The bigger controversy is likely to involve whether Obama and Boehner, an Ohio Republican, can sell a plan to the lawmakers who have to approve it.

Many Republicans remain resistant to raising any taxes. Boehner told a closed-door meeting of House of Representatives Republicans on Tuesday that he’ll seek a vote later this week on a “Plan B” that would raise taxes on million-dollar earners. Everyone else would continue to pay the current tax rates, which are due to expire at the end of the year. The plan got a mixed reaction from Republicans.

But a vote on a millionaires’ tax could help push a deal along, because it would show Boehner how many Republicans are at least willing to back some tax increases.

Democrats have been sympathetic to such proposals in the past, but they quickly distanced themselves from the maneuver this time.

“Speaker Boehner’s ‘Plan B’ is the farthest thing from a balanced approach. It will not protect middle-class families because it cannot pass both houses of Congress,” said Senate Majority Leader Harry Reid, D-Nev. Democrats control 52 of the Senate’s 100 seats.

Democrats faced some turmoil of their own, as interest groups, as well as many in their party, weren’t pleased with the White House proposal to change how the Social Security cost of living is calculated.

“If . . . the White House is considering this benefit cut, then President Obama has broken faith with seniors and his commitment to keep Social Security out of the deficit debate,’’ according to a statement from the National Committee To Preserve Social Security & Medicare.

Beneath the tough talk, though, were a softer tone and expressions of guarded optimism.
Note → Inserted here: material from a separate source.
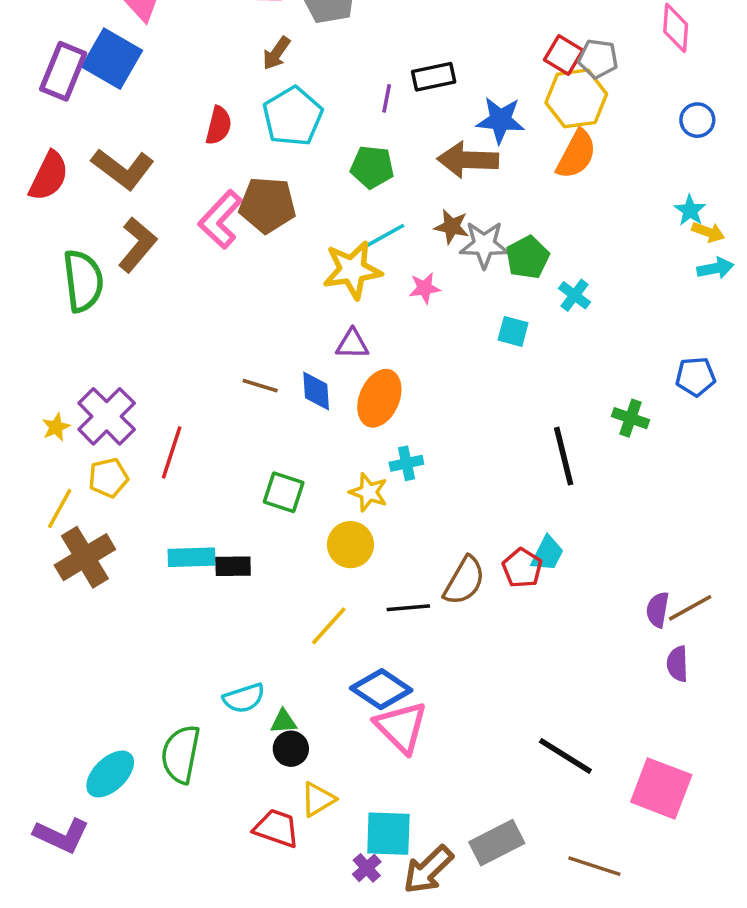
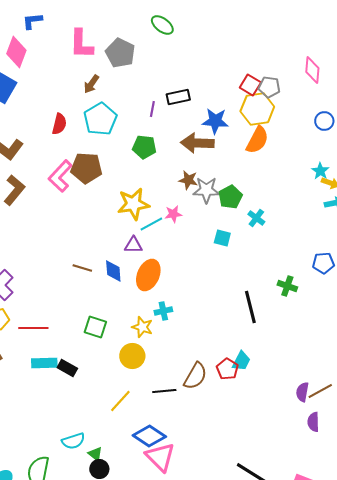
cyan line: (385, 236) -> (151, 224), moved
red line: (172, 452) -> (33, 328), moved, turned 72
black rectangle: (233, 566) -> (67, 368), turned 30
green triangle: (284, 722) -> (95, 454), turned 42

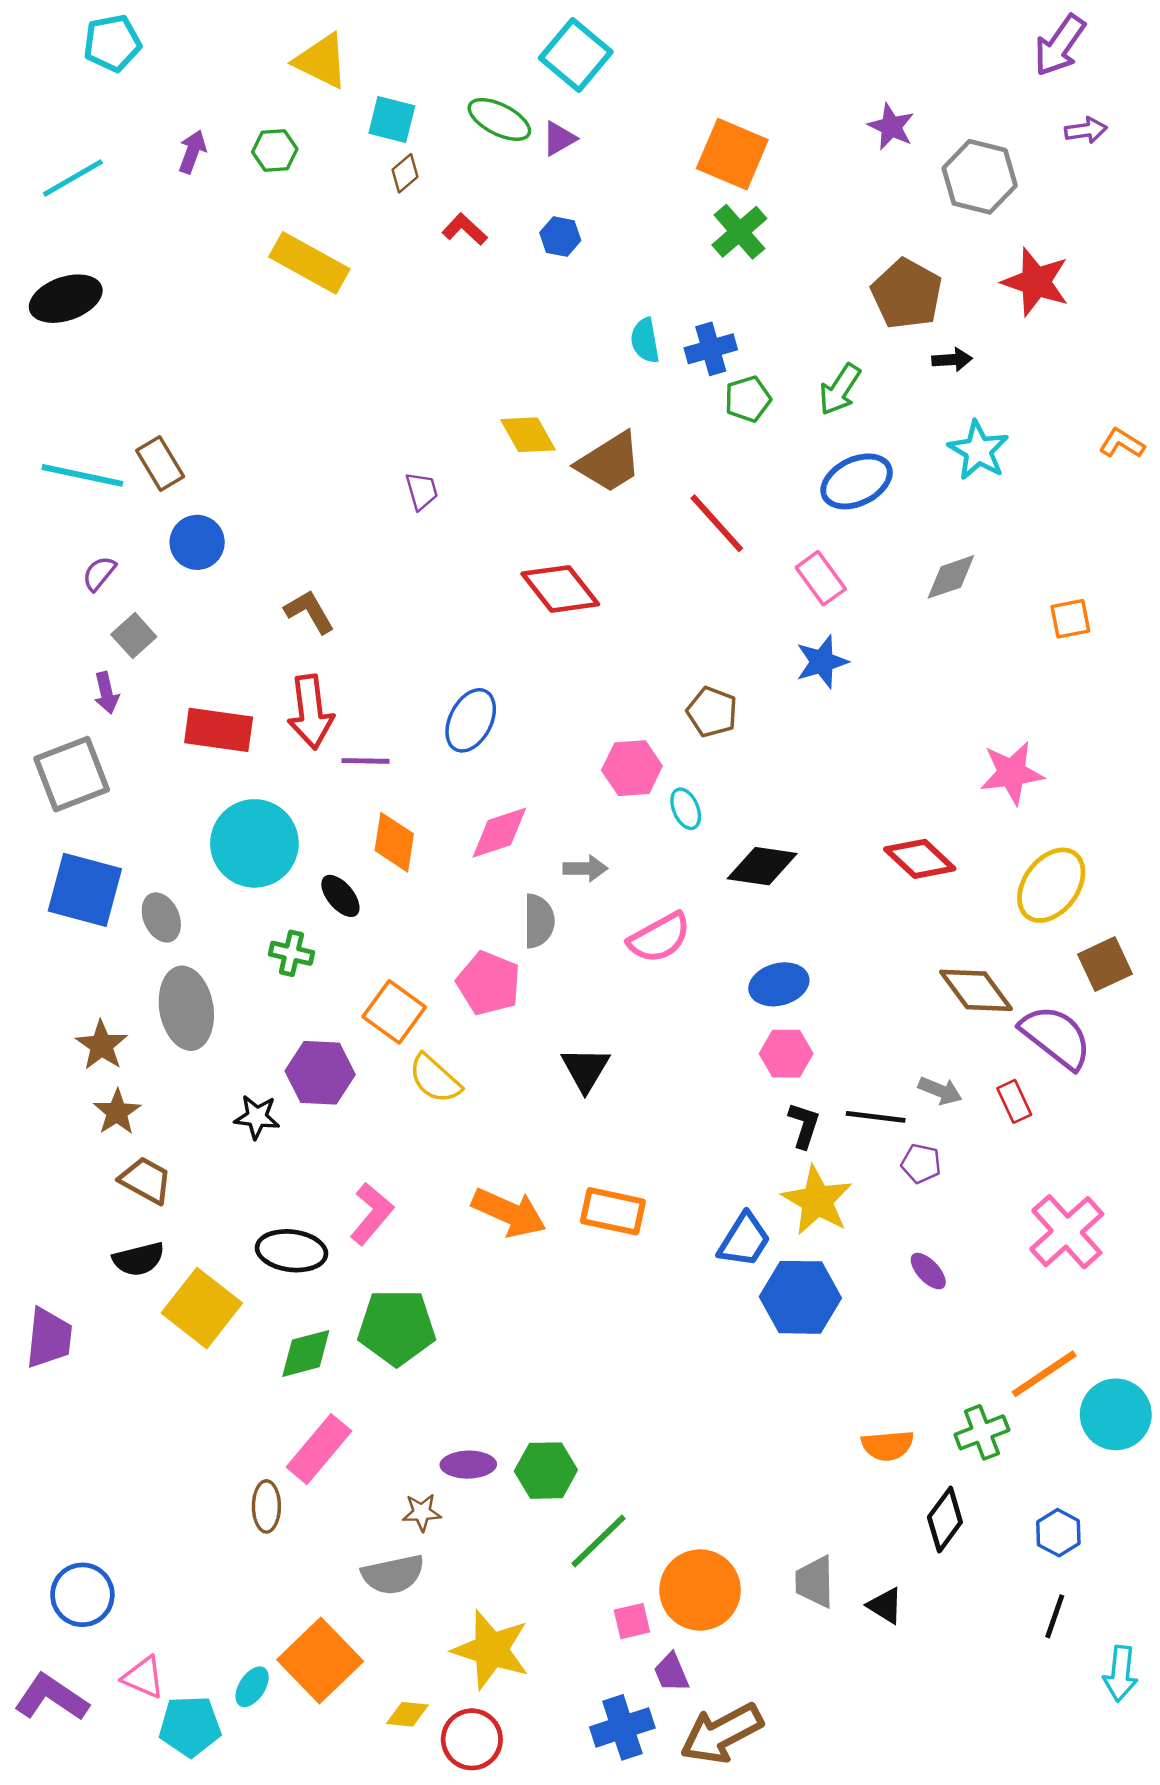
“I think it is more of a political ploy than it is a serious move forward,” House Minority Whip Steny Hoyer, D-Md., said of Boehner’s plan. But he quickly added, “The good news, however, is that Speaker Boehner indicated that the talks are continuing, so he is not disengaging from the negotiations.”

Members of Congress are in a somewhat more somber mood because of the shootings last Friday of 26 people, including 20 children, at an elementary school in Newtown, Conn. Lawmakers crowded the Senate and House floors offering statements of sympathy, and there was a sense that now isn’t the time for harsh rhetoric. Obama canceled a campaign-style trip to Maine on Wednesday, where he’d planned to try to sell his solution to the fiscal cliff.

"The death of those little children was a message to adults – that more is expected of them," said Ross Baker, a Rutgers University professor and an expert on Congress.

“As the president said in Newtown, a tragedy as unfathomable, unimaginable, as what happened in Newtown reminds us of what really matters,” Carney said. “And he certainly believes that it is his responsibility – and the responsibility of everyone here in Washington – to work together to try to do important things for the American people and the American economy. . . . So to the extent that an event like that, as tragic as it is, brings us a little closer together . . . that would be a good thing.”

Boehner agreed. “This is a difficult time for Americans. That’s why we continue to have conversations with the White House,” he said Tuesday. “It’s not a time to put Americans through more stress.”

Lawmakers also are dealing with reality: Poll after poll finds, in strong terms, that Americans are tired of rigid partisanship and want compromise.

Sources in the White House and the speaker’s office say they’re getting close. Obama’s $2.4 trillion proposal offers an equal amount of revenue and spending cuts, but only $800 billion are true cuts. More than $122 billion would come from the change in the Social Security inflation measurement and $290 billion in savings would derive from lower-interest costs on the national debt.

William Douglas contributed to this article.